This poem is a series of little portraits or scenes, if you will, of the speaker’s observations at different moments of the day (during the 1910s). The first section depicts a rainy, windswept evening that seems to have that dreary feel of the day’s end, especially with the imagery of strewn newspapers as leftover, unwanted rubbish. The monotonous rain beating down works together with the rhymes ‘passageways – days’, ‘wraps – scraps’ ‘lots –pots’, ‘stamps – lamps’ where the repetitive ‘s’ endings adds a sense of dullness and weariness.

The second section carries with it some of the ‘mood’ of the first. Instead of celebrating a beautiful morning as a start of new day, the morning opens up to the remains of yesterday. “Of faint, stale, smell of beer”. The stresses in this line lend a heaviness to the day’s beginning, just as use of synecdoche in “muddy feet” suggest a kind of unwilling trudging off to work (hence, needing coffee). The raising of shades then is not look forward to, but something done almost mechanically, as if the morning were a promise of not something wonderful, but the start of the day’s burden.

Tossing and turning in bed from the dark early hours of the morning to sunrise, the speaker in the third section looks out the window, litted dimly by the street lamps. What he sees are “sordid images” of the places and things his life is ‘constituted’ by during the day. In this respect, this section is perhaps a kind of extension of the earlier section (II) about the start of the day, except that it is directly more personal here. The ‘you’ that the speaker addresses is not the reader, rather it is his very own self, as he sits in a huddled figure, pensively letting his thoughts wonder/wander.

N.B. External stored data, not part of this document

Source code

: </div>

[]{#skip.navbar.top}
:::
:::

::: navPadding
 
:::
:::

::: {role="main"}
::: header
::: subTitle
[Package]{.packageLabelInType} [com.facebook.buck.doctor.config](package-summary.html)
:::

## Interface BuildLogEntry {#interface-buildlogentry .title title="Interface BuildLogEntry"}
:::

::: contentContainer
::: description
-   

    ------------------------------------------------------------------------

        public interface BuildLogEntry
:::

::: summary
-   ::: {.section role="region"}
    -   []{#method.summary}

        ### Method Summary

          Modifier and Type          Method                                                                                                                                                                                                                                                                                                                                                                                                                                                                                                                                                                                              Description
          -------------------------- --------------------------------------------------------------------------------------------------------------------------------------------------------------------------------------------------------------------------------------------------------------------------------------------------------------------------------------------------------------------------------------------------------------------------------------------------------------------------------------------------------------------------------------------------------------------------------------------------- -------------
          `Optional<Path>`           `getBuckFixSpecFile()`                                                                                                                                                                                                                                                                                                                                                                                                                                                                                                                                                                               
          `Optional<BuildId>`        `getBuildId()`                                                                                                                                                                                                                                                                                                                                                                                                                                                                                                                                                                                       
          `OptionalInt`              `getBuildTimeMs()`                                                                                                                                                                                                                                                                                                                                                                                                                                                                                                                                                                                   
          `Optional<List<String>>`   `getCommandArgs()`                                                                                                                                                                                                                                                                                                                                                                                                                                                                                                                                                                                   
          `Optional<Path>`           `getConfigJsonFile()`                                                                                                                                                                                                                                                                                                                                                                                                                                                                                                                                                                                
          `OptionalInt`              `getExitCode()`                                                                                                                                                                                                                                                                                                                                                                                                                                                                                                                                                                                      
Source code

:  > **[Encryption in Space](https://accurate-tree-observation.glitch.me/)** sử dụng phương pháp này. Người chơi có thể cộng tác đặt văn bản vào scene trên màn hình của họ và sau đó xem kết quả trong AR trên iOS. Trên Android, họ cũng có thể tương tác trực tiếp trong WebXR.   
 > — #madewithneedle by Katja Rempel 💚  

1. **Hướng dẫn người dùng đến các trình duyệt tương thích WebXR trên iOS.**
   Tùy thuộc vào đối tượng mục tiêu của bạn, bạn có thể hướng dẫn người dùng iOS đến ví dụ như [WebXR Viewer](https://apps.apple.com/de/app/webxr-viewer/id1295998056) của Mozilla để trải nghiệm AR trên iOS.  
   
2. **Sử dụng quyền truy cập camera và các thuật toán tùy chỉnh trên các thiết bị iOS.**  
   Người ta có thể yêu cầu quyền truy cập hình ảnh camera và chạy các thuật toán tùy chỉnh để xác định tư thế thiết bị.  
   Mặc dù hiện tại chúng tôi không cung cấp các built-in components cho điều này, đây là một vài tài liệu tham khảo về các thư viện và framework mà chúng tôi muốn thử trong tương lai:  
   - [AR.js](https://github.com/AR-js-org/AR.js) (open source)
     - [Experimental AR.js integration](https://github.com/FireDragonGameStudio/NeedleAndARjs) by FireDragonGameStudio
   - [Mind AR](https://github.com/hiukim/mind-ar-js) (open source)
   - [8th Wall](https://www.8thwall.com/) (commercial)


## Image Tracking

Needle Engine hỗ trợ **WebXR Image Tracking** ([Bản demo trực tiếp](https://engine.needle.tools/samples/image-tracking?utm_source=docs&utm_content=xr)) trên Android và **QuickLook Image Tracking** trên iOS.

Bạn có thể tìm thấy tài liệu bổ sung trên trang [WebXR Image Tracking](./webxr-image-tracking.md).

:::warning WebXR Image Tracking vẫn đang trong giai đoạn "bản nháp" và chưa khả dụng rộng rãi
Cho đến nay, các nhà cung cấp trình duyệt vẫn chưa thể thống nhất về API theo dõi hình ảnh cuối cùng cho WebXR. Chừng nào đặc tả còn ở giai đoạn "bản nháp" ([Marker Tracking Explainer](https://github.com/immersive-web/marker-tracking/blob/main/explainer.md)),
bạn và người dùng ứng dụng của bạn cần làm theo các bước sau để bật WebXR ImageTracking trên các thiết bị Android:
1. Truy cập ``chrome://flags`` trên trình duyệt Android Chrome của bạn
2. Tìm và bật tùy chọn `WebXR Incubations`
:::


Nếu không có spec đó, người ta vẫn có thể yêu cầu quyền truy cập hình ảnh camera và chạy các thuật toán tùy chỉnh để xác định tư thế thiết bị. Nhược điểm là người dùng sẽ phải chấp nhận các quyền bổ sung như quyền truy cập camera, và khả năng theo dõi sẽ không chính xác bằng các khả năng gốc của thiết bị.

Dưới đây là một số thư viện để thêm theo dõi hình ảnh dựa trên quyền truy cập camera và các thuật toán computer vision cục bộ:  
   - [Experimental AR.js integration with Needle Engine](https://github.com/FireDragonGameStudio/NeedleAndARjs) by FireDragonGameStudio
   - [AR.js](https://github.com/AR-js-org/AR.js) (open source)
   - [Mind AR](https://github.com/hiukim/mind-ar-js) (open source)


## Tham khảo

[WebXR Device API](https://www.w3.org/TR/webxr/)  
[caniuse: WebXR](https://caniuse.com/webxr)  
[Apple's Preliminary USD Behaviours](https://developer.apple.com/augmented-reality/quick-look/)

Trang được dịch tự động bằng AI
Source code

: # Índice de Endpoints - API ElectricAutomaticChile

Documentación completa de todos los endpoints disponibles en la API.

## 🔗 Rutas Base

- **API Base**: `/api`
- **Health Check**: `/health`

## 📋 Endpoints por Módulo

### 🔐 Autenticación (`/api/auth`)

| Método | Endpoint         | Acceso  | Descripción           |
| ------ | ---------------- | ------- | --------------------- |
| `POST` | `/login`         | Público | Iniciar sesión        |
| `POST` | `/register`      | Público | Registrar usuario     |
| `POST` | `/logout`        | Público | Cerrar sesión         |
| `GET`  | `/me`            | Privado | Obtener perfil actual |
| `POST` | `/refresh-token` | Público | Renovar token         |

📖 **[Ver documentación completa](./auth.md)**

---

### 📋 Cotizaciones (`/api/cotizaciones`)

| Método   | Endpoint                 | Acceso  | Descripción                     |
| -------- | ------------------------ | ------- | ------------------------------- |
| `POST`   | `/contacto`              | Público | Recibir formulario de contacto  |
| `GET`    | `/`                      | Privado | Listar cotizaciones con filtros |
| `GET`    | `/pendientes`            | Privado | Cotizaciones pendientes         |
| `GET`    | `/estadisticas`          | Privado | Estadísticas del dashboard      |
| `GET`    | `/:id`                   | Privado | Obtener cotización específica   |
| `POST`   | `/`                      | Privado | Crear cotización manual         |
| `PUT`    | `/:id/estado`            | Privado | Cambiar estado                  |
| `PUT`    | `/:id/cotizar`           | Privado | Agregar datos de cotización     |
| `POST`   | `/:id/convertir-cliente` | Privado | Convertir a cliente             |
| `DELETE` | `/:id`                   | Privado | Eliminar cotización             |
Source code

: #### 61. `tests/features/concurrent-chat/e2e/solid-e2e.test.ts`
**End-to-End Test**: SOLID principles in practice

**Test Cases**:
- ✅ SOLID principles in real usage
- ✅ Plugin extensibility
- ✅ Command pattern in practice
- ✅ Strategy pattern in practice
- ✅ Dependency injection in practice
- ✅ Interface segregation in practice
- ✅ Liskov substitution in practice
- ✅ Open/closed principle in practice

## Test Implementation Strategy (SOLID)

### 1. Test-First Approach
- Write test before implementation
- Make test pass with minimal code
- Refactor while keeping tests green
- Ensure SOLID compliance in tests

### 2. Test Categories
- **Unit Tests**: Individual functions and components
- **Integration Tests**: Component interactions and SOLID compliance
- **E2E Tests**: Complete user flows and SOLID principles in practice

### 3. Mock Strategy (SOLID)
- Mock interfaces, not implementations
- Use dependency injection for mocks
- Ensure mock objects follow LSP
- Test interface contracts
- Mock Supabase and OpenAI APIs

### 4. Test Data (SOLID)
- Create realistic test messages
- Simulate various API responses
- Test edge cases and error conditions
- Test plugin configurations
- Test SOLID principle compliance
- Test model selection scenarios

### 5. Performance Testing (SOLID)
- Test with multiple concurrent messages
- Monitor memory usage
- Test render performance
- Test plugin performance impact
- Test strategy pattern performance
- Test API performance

The forth section turns to the period between late afternoon to evening, when the sun’s rays is “stretched tightly across the skies” and gradually grows dimmer, leaving “[t]he conscience of a blackened street”. At this close of the day (as well as the poem), the speaker is probably left by himself, and he is captured by a sense of the tedium/ tediousness of life, of the day’s beginning and end that seem to signify little – life that is a prelude (irony of the title) only to emptiness. The deeply melancholic and yet profoundly moving phrase “infinitely gentle/ Infinitely suffering thing”, though a fancy of the speaker, seems to express a belief and desire for something more meaningful than the alienation and futility that he feels. But, the speaker then sharply turns away from this thought and gives a bitter, cynical laugh, declaring that life and the world around him is nothing more than like old women gathering broken pieces of driftwood for fire.

What strikes you about speaker of this poem?
What is suggested by the final image of the old women collecting firewood?
If the final two stanzas were not part of this poem, would you have read it differently? (less melancholic, perhaps?)